▶ [WHAT TO PRODUCE] Output, exactly as written, the lines of the data below from the one containing "right shoulder: (890, 1491)" to the end.

▶ [ENTRIES PROVIDED]
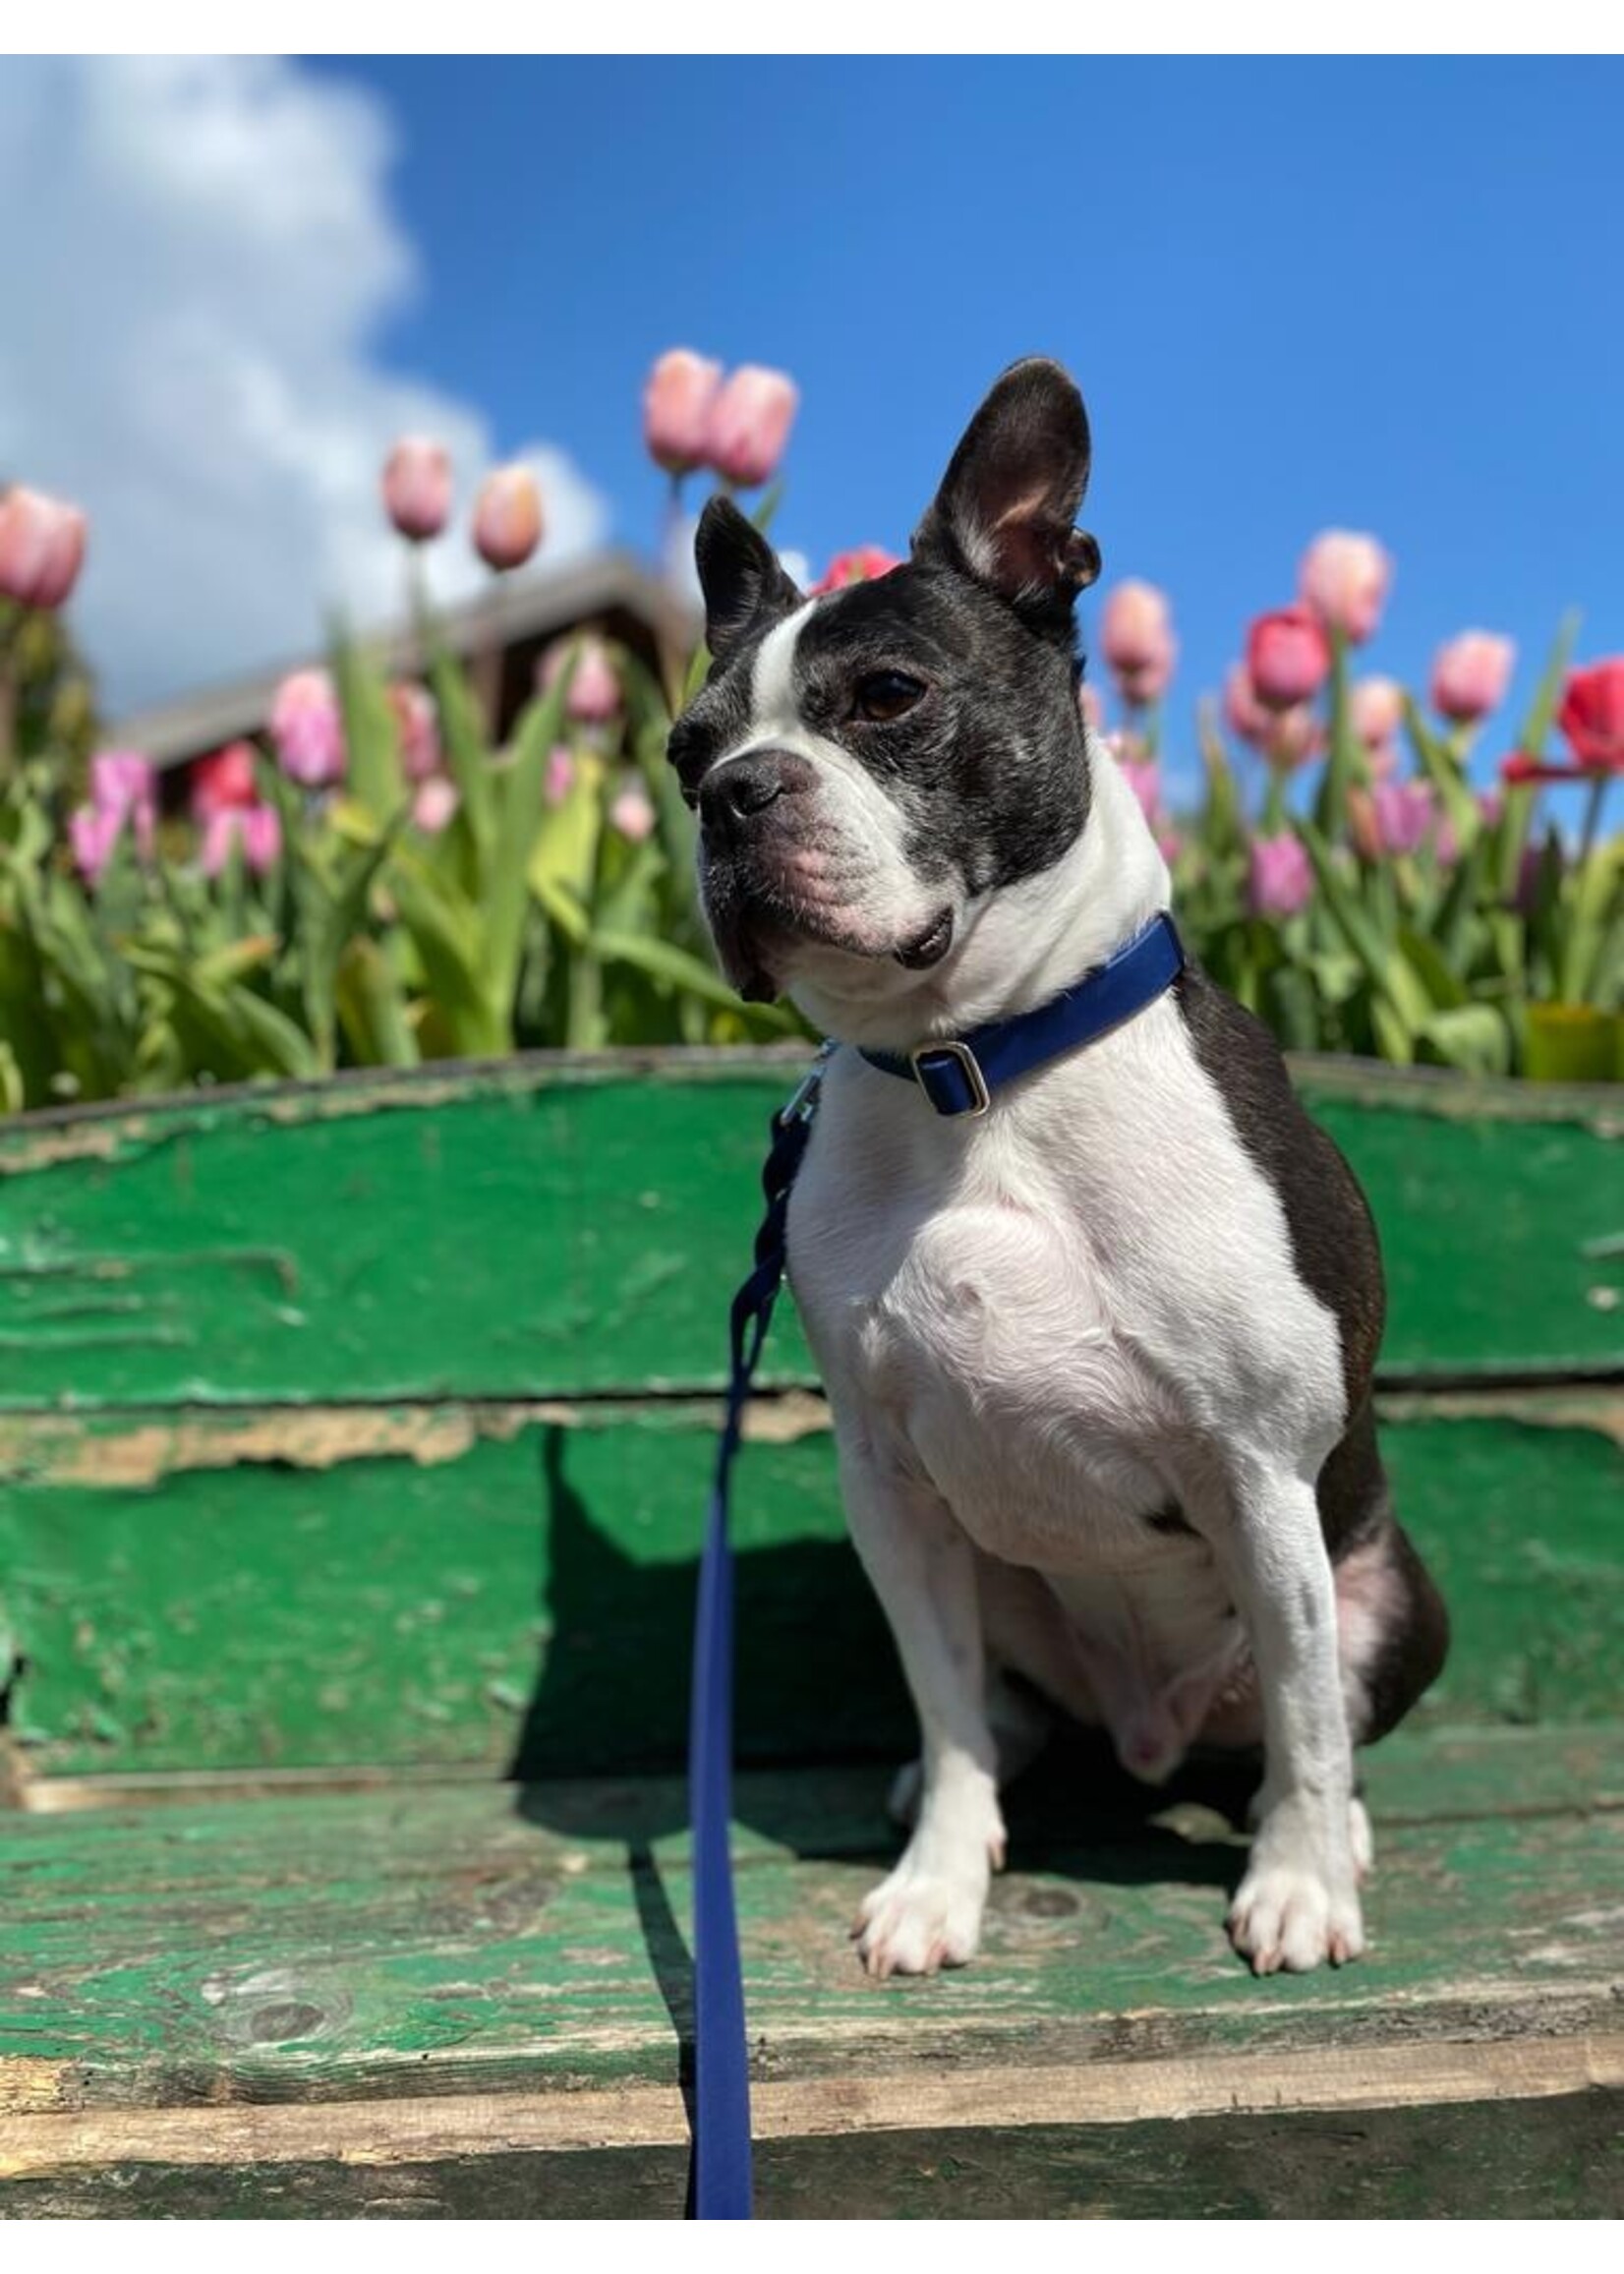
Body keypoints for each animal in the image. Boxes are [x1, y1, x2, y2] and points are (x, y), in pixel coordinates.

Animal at [664, 354, 1446, 1973]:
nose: (736, 793)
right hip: (1000, 1578)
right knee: (1001, 1708)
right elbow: (945, 1704)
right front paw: (937, 1881)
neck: (975, 1074)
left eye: (887, 697)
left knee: (1313, 1713)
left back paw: (1326, 1833)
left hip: (1385, 1585)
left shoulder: (1261, 1473)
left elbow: (1304, 1717)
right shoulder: (890, 1491)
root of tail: (1151, 1734)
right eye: (684, 753)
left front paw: (1296, 1884)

▶ [REPLY]
right shoulder: (890, 1491)
root of tail: (1151, 1734)
right eye: (684, 753)
left front paw: (1296, 1884)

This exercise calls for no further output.